**QUESTIONS TO ANSWER**:
**A)** Answer these questions about the lab methods text, marking each answer (i), (ii), (iii):
(i) What concentration of BMP-4 were confluent cells incubated with before the alkaline phosphatase measurement?
(ii) At what wavelength was the absorbance of p-nitrophenol read?
(iii) For how long were the cells fixed in phosphate-buffered formaldehyde?
**B)** Pick up the lab methods text on alkaline phosphatase measurement and immunofluorescence from its last line and carry it on.

++++ TEXT SHOWN ++++

Measurement of alkaline phosphatase
activity
Confluent cells were incubated for 48 h in the
presence or absence (control) of 30 ng/ml BMP-4 in serum-free
medium and lysed in lysis buffer (20 mM Tris, 0.5 mM
MgCl2, 0.1 mM ZnCl2 and 0.1% Triton X-100).
The alkaline phosphatase (ALP) levels in the lysates were
determined using an ALP kit and the production of p-nitrophenol was
measured by spectrophoto-metric absorbance at 405 nm. The ALP value
was calculated using standards and expressed as Sigma U/mg of
protein lysate. One Sigma unit is equal to 1 μM
p-nitrophenol/h.
Immunofluorescence
Well-cut slides were placed into 12-well plates.
Cells were then seeded into each well at 1×104
cells/well in complete medium and cultured until confluence. To
detect BMP-4 binding, the cells were preincubated with BMP-4 (10
μg/ml) for 2 h at room temperature and washed with PBS 3 times. The
slides were removed from the plates, and the cells were fixed in 4%
phosphate-buffered formaldehyde for 30 min, then washed and blocked
in PBS with 0.1% BSA and 5% normal goat serum (blocking solution)

++++ SUPPLIED MATERIAL ++++

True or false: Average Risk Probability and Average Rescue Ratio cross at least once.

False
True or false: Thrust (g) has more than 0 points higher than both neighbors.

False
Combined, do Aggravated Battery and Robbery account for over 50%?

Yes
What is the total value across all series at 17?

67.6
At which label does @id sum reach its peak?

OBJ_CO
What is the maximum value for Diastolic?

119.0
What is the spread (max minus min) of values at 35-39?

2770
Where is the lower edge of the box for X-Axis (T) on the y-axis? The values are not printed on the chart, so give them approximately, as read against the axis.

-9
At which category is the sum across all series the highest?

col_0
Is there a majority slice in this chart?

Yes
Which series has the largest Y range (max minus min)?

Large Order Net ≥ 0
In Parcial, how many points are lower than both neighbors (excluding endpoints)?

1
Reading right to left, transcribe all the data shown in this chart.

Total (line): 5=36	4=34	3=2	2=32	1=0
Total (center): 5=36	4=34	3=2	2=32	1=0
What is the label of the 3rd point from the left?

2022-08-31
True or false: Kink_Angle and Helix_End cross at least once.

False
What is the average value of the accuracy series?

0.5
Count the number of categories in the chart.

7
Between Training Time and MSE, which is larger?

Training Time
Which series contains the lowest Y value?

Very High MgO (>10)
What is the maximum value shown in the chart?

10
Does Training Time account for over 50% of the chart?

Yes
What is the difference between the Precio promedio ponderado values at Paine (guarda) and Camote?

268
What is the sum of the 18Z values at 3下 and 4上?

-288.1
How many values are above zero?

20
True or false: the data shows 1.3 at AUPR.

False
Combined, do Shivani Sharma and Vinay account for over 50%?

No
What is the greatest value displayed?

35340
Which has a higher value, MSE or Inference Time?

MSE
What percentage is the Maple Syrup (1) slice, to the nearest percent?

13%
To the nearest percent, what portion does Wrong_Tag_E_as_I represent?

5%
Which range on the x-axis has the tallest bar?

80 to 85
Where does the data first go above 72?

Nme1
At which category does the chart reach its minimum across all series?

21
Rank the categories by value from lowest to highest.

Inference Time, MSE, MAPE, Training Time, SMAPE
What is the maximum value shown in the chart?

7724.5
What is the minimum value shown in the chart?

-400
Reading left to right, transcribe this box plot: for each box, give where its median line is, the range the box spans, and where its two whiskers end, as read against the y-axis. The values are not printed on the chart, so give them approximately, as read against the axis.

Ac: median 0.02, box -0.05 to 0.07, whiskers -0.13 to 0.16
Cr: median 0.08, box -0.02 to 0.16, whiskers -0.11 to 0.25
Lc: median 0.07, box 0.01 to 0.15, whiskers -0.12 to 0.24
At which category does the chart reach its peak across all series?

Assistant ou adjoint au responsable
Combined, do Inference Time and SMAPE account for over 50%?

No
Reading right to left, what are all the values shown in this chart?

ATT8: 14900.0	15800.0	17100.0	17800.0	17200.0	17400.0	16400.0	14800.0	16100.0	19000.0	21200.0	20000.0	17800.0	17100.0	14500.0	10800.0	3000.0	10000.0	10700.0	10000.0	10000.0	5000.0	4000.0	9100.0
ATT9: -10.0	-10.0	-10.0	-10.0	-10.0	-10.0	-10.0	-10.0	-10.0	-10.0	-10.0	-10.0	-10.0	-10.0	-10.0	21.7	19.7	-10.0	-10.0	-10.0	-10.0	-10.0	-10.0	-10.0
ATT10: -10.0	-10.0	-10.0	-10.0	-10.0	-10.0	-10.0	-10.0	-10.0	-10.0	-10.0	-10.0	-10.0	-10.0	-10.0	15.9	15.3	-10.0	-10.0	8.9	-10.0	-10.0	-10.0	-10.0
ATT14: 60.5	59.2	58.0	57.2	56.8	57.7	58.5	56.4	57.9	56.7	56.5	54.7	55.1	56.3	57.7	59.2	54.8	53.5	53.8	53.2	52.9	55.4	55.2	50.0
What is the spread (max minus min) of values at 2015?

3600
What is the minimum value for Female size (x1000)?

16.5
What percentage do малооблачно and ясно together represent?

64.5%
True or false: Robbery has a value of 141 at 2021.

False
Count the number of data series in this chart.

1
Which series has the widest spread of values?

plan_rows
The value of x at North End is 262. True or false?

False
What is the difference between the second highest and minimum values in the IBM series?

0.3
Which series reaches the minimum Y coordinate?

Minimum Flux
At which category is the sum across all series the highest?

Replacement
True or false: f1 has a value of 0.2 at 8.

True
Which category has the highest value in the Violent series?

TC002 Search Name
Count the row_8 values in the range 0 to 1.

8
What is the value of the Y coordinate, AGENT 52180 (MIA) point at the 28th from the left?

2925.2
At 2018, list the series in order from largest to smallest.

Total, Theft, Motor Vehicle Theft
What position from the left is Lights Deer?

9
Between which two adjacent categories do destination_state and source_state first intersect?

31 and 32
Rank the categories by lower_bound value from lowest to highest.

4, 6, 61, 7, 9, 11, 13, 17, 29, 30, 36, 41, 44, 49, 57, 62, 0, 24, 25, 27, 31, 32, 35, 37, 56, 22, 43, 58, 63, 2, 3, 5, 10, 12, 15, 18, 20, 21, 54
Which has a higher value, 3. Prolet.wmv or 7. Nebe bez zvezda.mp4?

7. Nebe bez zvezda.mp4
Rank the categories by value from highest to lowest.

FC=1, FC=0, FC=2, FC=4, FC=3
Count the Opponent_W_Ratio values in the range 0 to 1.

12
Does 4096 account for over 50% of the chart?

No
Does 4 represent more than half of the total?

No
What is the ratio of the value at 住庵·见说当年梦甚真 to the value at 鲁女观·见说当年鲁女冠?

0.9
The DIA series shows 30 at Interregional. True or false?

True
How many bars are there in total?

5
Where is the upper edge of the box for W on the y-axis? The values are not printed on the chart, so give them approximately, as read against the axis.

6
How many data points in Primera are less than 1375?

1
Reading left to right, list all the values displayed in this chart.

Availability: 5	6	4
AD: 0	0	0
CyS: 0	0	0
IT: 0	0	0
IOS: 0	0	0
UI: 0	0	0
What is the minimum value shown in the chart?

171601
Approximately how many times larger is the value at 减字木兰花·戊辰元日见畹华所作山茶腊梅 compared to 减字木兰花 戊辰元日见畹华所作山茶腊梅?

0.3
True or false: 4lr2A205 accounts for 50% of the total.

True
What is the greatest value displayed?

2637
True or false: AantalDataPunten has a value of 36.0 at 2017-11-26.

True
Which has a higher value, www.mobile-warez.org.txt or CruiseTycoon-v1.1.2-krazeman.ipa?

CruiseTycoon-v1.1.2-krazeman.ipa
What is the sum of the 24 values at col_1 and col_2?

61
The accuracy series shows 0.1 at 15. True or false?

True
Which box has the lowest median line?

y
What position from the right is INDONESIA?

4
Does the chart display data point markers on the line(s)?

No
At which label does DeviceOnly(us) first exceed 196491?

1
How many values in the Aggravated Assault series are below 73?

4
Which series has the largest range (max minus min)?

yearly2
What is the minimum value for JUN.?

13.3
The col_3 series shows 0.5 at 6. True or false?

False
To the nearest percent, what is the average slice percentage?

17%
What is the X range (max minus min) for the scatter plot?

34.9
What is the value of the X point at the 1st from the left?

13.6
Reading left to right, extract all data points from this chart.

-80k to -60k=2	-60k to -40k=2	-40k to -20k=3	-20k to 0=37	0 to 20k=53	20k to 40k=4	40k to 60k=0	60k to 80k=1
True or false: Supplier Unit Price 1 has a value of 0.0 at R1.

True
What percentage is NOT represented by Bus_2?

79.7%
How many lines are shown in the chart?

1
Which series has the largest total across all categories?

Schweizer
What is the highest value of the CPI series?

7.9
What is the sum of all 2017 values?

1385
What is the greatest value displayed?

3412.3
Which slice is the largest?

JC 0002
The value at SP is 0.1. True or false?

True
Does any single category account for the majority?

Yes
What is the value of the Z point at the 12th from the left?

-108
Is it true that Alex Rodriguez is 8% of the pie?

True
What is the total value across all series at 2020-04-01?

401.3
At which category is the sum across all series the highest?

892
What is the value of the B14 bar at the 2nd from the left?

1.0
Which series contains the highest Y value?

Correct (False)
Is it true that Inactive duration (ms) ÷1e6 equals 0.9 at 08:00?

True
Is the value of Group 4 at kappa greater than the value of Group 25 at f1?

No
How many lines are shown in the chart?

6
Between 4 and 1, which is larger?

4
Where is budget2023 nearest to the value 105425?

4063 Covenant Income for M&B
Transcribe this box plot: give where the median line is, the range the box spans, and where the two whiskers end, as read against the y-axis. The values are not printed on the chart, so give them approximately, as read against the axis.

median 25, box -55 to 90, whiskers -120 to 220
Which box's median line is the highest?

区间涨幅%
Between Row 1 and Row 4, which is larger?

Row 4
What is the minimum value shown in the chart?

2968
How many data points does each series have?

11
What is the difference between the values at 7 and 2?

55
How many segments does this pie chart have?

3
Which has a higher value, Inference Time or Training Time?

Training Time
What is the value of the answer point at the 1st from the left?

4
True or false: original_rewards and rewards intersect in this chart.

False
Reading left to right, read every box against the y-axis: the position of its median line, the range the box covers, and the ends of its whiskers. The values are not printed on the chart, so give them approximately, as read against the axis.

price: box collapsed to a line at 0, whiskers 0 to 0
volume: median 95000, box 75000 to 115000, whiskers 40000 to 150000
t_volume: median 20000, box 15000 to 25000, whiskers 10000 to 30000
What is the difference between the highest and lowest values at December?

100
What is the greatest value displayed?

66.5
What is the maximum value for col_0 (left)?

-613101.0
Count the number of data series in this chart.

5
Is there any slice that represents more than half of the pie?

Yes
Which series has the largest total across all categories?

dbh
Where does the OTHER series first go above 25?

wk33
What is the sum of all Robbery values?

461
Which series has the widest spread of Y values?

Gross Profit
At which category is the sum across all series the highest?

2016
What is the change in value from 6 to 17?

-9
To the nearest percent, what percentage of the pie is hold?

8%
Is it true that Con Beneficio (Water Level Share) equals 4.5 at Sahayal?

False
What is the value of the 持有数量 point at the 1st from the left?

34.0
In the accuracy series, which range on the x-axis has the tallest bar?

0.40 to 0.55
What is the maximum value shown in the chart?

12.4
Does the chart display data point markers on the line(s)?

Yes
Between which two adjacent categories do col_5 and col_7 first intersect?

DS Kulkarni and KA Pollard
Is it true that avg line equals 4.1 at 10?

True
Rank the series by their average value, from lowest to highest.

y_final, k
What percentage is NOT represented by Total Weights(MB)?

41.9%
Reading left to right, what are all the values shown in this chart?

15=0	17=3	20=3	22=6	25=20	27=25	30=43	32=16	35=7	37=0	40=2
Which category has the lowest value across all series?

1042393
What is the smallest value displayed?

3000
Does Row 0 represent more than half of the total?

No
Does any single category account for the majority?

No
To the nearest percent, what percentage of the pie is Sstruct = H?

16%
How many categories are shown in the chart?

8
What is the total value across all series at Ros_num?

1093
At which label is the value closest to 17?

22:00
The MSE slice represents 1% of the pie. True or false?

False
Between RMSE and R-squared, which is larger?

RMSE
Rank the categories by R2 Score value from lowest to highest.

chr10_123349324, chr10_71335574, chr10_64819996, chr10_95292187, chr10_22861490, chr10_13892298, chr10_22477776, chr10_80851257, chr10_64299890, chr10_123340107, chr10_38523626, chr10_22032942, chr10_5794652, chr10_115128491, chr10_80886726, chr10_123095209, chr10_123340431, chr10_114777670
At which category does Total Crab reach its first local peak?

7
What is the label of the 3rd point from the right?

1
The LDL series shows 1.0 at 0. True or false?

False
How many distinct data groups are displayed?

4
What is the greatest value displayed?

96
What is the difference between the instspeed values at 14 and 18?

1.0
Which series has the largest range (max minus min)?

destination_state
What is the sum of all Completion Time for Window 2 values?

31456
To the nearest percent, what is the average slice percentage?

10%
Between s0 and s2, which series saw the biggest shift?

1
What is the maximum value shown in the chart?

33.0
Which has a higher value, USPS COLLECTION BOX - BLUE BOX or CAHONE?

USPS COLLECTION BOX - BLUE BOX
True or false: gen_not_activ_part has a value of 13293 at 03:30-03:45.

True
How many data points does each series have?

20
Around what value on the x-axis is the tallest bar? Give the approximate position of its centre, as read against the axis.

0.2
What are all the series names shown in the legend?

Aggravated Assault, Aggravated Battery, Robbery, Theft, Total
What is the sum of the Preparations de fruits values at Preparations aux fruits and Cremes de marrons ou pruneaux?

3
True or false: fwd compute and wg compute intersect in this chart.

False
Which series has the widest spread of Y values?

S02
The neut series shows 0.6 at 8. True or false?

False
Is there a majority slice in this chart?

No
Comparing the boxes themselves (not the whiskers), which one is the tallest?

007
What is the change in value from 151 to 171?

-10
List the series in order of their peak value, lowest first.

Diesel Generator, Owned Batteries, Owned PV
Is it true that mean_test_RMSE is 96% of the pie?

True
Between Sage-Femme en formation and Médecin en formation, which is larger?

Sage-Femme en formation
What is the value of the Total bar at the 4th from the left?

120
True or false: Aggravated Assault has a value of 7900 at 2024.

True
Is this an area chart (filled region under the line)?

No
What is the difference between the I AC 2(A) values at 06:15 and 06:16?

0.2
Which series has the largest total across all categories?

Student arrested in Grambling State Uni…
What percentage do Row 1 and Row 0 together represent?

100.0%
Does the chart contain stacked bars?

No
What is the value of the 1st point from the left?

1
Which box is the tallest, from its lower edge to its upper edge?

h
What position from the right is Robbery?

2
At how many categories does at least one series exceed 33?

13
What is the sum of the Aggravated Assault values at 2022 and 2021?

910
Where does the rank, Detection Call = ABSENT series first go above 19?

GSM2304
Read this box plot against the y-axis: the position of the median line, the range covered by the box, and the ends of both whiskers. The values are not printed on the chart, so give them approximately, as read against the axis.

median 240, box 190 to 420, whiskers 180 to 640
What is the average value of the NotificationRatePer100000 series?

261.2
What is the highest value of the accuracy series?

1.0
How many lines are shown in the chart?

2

++++

**OUTPUTS BY TASK**:
**A)**
(i) 30 ng/ml
(ii) 405 nm
(iii) 30 min

**B)**
for 30 min at room temperature. To identify BMP-4-positive cells,
the slides were incubated with anti-BMP-4 antibody at 4°C
overnight, then washed and incubated with FITC-conjugated goat
anti-rabbit secondary antibody for 2 h at room temperature. The
cells were subsequently washed and incubated with Hoechst to stain
the nuclei. Slides were then imaged using a fluorescence microscope
(Olympus BX51; Tokyo, Japan), and the results were analyzed
quantitatively with Image-Pro® Plus (IPP) software.
Statistical analysis
Results are expressed as the mean ± standard
deviation (SD), calculated from 3 independent experiments. The
results were analyzed with SPSS 13.0 statistical software. A
one-way ANOVA procedure followed by least significant difference
post hoc tests was used to determine the statistical significance
of differences of the means. P<0.05 was considered to indicate
statistically significant differences.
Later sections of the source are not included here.